───── Trecho citado ─────

O governo de Teerã intensificou drasticamente suas medidas de defesa nesta semana, em resposta às ameaças de uma invasão terrestre liderada pelos Estados Unidos. Em uma decisão que gerou condenação internacional, o regime iraniano reduziu a idade mínima para voluntários militares, permitindo que crianças a partir de 12 anos se juntem ao esforço de guerra.
Mobilização infantil e crimes de guerra
A nova campanha de recrutamento, denominada “Combatentes em Defesa da Pátria”, foca na mobilização de civis para auxiliar a Guarda Revolucionária (IRGC). O recrutamento de menores de 15 anos foi classificado como crime de guerra por organizações como a Human Rights Watch. Segundo relatos, esses jovens são treinados para atuar em postos de controle, patrulhas e funções de inteligência.
Além disso, o governo iraniano afirma que cerca de 7 milhões de cidadãos já se declararam prontos para pegar em armas. Essa mobilização em massa é vista por analistas como uma tentativa desesperada de compensar as perdas sofridas durante os intensos bombardeios aéreos realizados pelos EUA e Israel desde o final de fevereiro.

─────

- _Tarefas do exercício_
1 – Responda, com base no texto sobre o recrutamento no Irã:
(a) A partir de que idade crianças passam a poder se juntar ao esforço de guerra?
(b) Qual é o nome da nova campanha de recrutamento?
(c) Quantos cidadãos, segundo o governo iraniano, já se declararam prontos para pegar em armas?
2 – Converta em lista o parágrafo do texto sobre o recrutamento no Irã que começa com "A nova campanha de recrutamento", mantendo seus fatos principais.
3 – Retome o texto sobre o recrutamento no Irã e dê continuidade a ele a partir da última frase.
Os registros não são necessários para resolver as tarefas.

───── Conjunto de registros ─────

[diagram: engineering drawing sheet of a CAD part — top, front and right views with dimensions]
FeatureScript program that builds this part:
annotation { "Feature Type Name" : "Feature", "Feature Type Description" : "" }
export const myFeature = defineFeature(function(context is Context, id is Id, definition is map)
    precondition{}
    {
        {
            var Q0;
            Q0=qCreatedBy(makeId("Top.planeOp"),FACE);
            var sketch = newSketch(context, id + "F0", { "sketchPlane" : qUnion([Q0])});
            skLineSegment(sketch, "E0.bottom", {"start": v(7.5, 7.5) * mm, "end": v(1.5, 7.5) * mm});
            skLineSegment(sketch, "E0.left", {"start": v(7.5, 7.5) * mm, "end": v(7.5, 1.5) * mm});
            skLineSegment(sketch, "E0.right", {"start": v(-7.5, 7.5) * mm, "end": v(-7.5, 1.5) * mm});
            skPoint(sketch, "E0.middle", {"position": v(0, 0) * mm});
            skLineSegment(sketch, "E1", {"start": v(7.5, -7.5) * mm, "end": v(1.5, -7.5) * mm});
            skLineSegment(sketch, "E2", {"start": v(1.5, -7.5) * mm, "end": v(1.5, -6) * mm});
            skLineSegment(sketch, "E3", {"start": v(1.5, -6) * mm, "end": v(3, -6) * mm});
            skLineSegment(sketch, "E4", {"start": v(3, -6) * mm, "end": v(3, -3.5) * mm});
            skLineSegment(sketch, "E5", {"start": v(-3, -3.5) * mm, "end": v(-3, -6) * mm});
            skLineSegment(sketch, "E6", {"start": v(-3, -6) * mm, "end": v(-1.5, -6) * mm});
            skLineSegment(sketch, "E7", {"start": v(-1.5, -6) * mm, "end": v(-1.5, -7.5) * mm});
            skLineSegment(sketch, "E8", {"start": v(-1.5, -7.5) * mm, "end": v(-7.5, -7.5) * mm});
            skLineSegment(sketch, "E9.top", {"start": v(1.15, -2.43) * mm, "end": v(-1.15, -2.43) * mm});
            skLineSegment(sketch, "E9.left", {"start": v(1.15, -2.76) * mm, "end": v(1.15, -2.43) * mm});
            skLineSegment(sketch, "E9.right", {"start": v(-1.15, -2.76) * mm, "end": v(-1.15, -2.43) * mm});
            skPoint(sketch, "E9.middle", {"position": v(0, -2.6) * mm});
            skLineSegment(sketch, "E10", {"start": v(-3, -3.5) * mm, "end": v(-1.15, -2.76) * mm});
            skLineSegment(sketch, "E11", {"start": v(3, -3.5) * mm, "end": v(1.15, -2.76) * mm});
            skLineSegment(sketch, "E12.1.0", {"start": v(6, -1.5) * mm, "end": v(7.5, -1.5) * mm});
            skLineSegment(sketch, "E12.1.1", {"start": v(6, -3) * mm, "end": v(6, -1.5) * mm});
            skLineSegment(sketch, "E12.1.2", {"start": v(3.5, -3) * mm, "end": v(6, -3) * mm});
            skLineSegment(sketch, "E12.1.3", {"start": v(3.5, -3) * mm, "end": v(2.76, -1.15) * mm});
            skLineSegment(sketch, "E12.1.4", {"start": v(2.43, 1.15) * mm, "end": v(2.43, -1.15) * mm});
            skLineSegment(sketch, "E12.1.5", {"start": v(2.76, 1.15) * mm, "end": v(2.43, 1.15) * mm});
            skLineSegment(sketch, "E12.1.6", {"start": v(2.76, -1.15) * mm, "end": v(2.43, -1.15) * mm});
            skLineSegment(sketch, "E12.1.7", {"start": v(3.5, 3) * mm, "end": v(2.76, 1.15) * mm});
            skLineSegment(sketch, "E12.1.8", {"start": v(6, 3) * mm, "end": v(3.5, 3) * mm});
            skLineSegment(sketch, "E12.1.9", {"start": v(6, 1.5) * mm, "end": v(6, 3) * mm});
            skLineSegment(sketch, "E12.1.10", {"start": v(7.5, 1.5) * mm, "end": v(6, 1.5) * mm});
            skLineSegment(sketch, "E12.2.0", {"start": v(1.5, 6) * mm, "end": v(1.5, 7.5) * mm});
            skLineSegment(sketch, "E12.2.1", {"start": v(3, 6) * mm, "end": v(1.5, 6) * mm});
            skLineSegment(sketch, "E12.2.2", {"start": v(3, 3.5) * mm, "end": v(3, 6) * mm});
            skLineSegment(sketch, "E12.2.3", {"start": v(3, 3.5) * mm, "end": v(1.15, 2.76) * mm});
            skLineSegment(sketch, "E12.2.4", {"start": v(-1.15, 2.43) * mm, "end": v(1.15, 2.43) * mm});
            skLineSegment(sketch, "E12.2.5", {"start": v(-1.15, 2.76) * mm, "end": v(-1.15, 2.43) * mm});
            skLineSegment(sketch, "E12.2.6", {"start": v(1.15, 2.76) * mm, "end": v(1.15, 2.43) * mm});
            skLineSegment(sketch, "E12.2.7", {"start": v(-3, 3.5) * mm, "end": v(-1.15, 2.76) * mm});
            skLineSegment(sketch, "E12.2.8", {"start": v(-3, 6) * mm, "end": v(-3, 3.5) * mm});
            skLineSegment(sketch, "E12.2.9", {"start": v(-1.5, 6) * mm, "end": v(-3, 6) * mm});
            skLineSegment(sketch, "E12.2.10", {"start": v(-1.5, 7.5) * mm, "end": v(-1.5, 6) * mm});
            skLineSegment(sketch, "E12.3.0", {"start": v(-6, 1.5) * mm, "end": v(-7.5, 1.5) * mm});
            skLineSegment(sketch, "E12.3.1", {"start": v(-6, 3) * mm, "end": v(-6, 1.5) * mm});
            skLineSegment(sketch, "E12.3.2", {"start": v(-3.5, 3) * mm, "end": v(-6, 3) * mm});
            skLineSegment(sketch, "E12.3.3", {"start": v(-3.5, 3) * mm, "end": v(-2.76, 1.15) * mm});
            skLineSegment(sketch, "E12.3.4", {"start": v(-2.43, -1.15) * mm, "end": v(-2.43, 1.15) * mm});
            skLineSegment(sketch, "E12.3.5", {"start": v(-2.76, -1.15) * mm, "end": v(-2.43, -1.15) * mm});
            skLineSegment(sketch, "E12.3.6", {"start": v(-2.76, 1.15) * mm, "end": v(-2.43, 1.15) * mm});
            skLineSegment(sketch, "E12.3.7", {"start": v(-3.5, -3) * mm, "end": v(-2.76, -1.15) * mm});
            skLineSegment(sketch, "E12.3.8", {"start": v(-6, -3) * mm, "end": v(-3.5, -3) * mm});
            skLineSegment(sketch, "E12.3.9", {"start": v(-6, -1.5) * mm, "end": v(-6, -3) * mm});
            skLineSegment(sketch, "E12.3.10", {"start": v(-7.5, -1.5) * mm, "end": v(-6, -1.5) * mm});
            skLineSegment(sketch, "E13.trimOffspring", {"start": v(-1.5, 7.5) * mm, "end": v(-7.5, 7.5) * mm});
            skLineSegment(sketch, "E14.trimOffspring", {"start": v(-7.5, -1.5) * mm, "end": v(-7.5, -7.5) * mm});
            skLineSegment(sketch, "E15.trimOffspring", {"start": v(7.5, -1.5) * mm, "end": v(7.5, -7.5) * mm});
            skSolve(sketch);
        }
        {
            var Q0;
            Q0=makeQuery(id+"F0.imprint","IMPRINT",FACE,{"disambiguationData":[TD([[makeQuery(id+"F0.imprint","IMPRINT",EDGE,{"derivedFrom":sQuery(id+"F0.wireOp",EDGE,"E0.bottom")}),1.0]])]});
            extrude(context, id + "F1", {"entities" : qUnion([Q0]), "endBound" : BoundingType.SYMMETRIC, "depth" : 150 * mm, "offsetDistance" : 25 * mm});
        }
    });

─────

- _Respostas da atividade_
1 –
(a) A partir de 12 anos.
(b) "Combatentes em Defesa da Pátria".
(c) Cerca de 7 milhões.

2 –
- Campanha "Combatentes em Defesa da Pátria": mobiliza civis para auxiliar a Guarda Revolucionária (IRGC).
- Recrutamento de menores de 15 anos: classificado como crime de guerra por organizações como a Human Rights Watch.
- Funções dos jovens, segundo relatos: postos de controle, patrulhas e inteligência.

3 –
Ameaças de retaliação no Golfo
Paralelamente ao recrutamento, as lideranças iranianas elevaram o tom das ameaças contra os ativos americanos na região. O presidente do parlamento, Mohammad Bagher Qalibaf, alertou que as tropas americanas seriam “incendiadas” caso cruzassem a fronteira para uma ofensiva terrestre.
Como parte dessa estratégia de dissuasão, o Irã mantém ataques constantes contra parceiros regionais dos EUA. Mísseis e drones foram disparados contra alvos nos Emirados Árabes Unidos,
Bahrein e Kuwait nos últimos dias, conforme reportado por veículos como a Al Jazeera. Essas ações visam punir os aliados de Washington e desestabilizar o fornecimento global de energia.
Tensões de uma guerra terrestre iminente
Enquanto o presidente Donald Trump afirma que os objetivos estratégicos dos EUA estão próximos da conclusão, o Pentágono continua a movimentar fuzileiros navais para o Oriente Médio. A possibilidade de uma missão terrestre para capturar ilhas estratégicas ou centros nucleares é considerada um cenário de alto risco, podendo transformar o conflito em uma guerra de aniquilação.
Em suma, a postura desafiadora de Teerã e o uso de combatentes infantis indicam que o Irã se prepara para uma luta total nas ruas. Consequentemente, a comunidade internacional observa com temor a escalada de um conflito que já impacta severamente os preços do petróleo e a estabilidade global.